In back, the U-shaped house wraps around a sheltered courtyard centered on a south-facing view of Mount Tamalpais. Inside, a foyer, a parlor
and dining room are laid out in a row in the middle wing, separated only
by wood-clad partition walls. An eat-in kitchen in the east wing has views
of San Francisco Bay, and next to it are an office and a family room. In the
two-story west wing, the master suite and a guest room are downstairs,
while children’s rooms are up on the top floor.
Shortly after Killen’s understated shell was first conceived, the Daboras
stumbled upon San Francisco interior designer Steve Justrich’s website
and rapidly hired him because they liked what they saw, including his
design for a project in Big Sur.

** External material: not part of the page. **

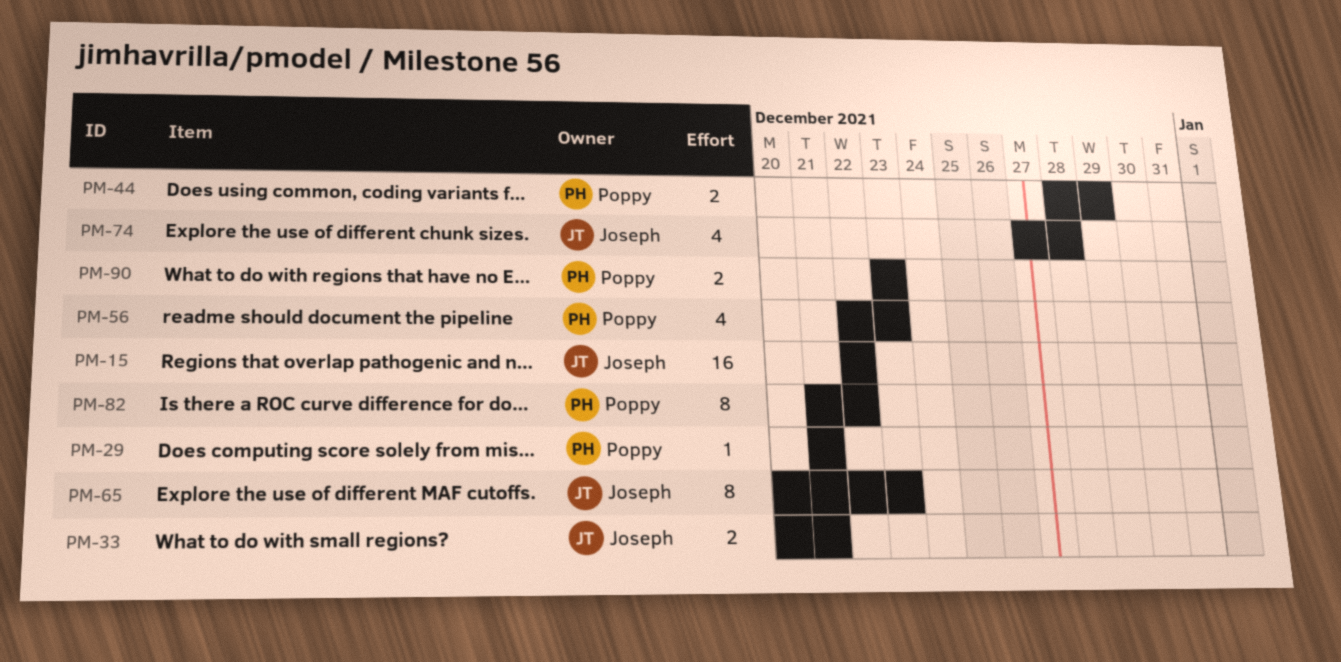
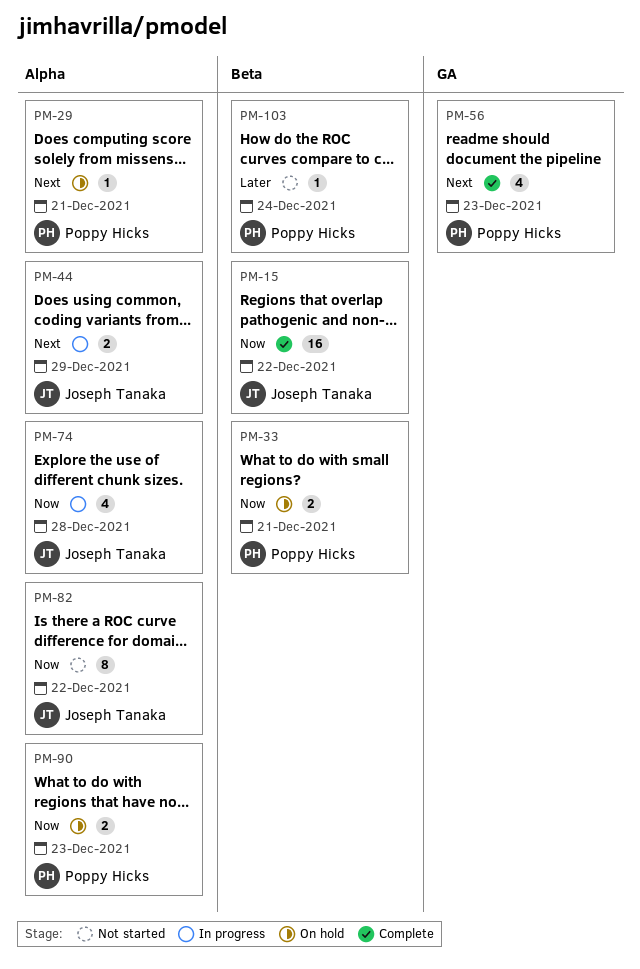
PM-33, owner: Joseph Tanaka -> Poppy Hicks
PM-44, owner: Poppy Hicks -> Joseph Tanaka
PM-65: present -> none
PM-82, owner: Poppy Hicks -> Joseph Tanaka
PM-103: none -> present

They consulted with Justrich Design on
interior finishes and chose locally produced materials, especially in the
bathrooms and the kitchen, where the backsplashes have Heath tiles.
Justrich also suggested flooring material, custom carpet sizes and furniture layouts, but surprisingly, although their home was completely built
about a year ago, the Daboras simply could not decide on new furniture.

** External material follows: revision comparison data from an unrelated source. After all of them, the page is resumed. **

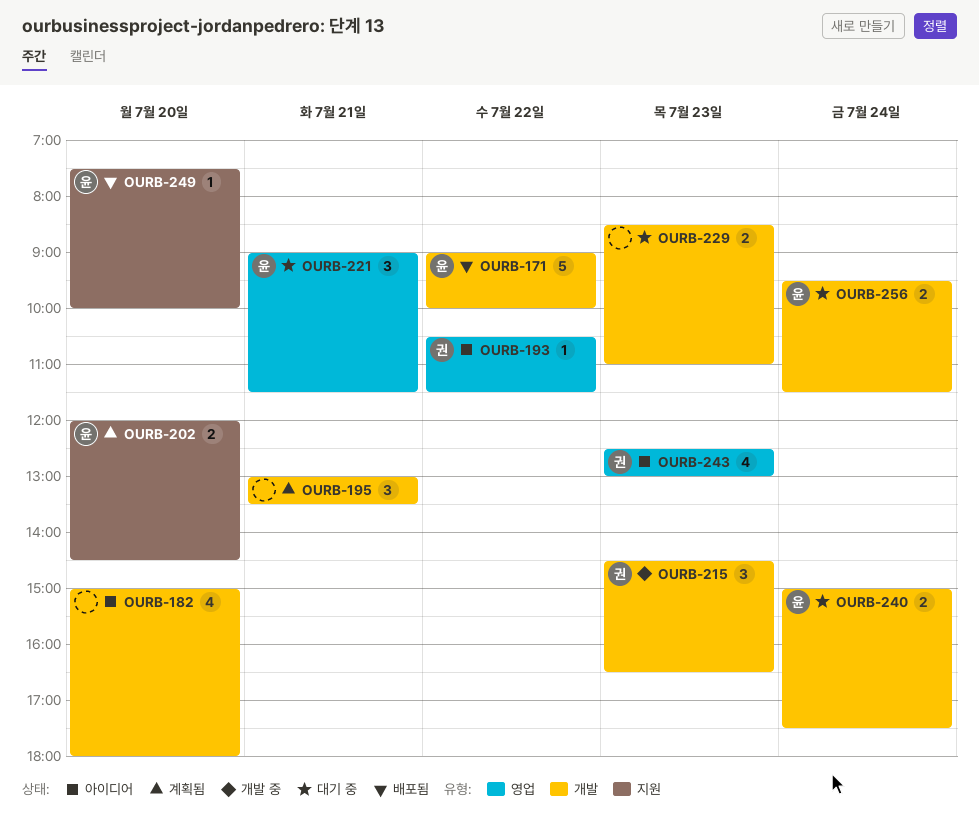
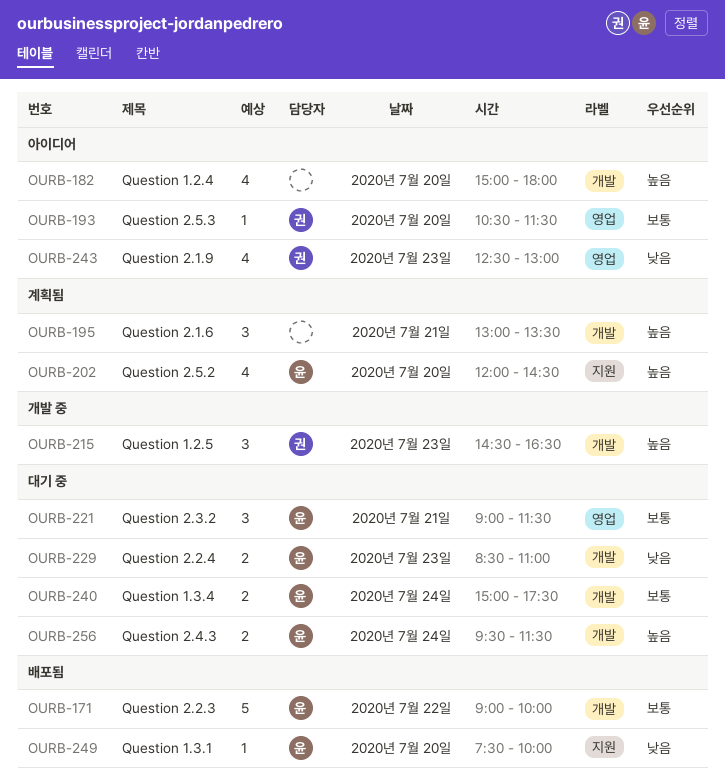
OURB-193, day: Jul 22 -> Jul 20
OURB-202, estimate: 2 -> 4
OURB-229, owner: none -> 윤

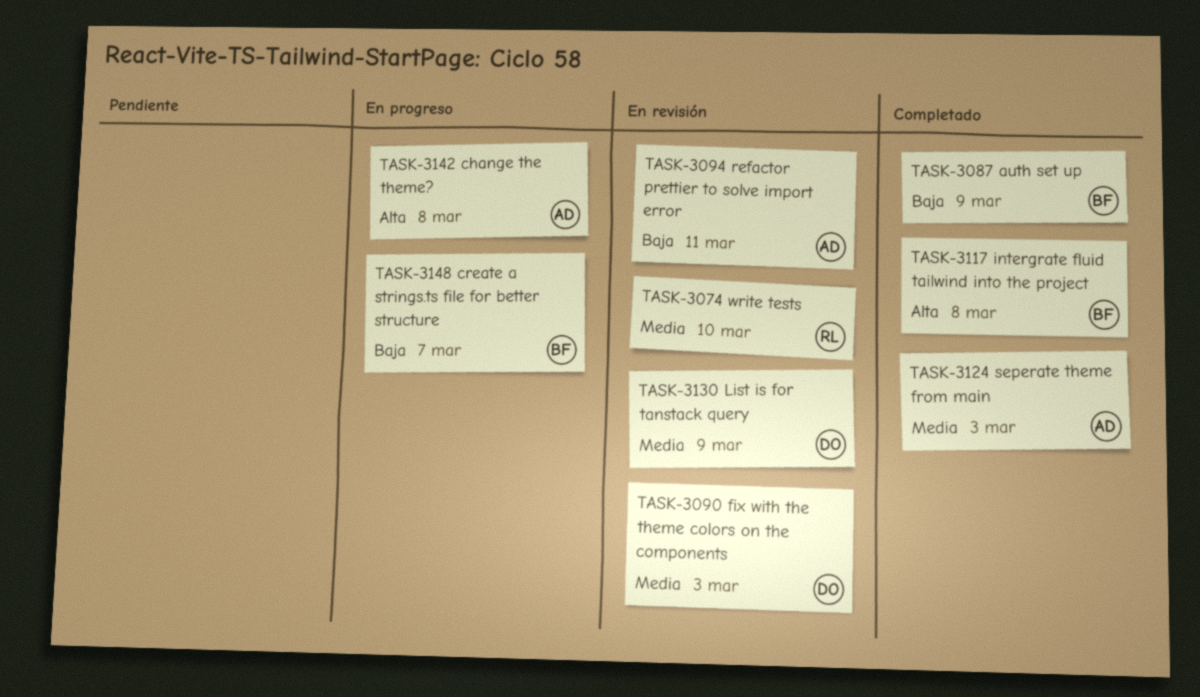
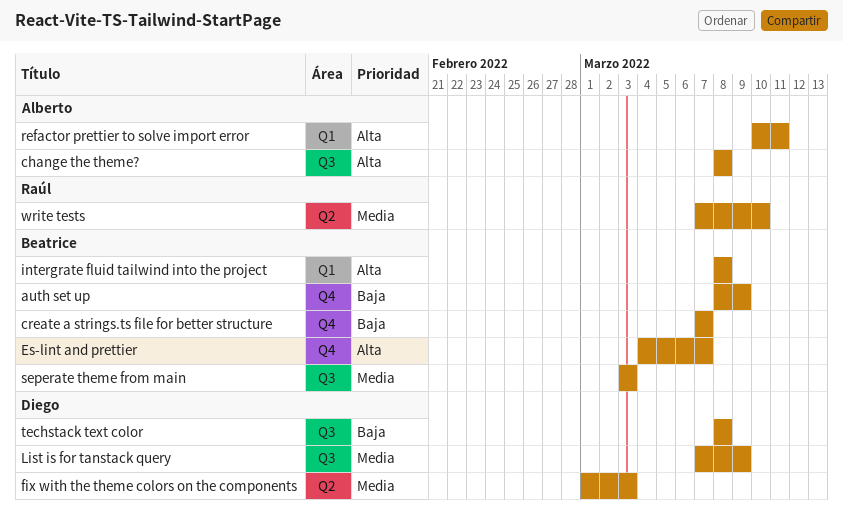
Es-lint and prettier: none -> present
refactor prettier to solve import error, priority: Baja -> Alta
seperate theme from main, owner: Alberto -> Beatrice
techstack text color: none -> present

Killen’s architecture had provided them with a sort of clean slate, with
mostly white walls inside and freestanding partitions of oak wood between
public rooms that was quite different from what they were used to.
“Although our old furniture did not quite fit his 10-foot-high rooms
with large windows, we hung on to it while we tried to understand what
we really wanted,” Robyn says.
Then, one day, keen to find a breakfast table that would fit comfortably
into a small bay window in the kitchen, they yielded to Justrich’s proposals
for a custom piece. That’s what it took to break the logjam of indecision.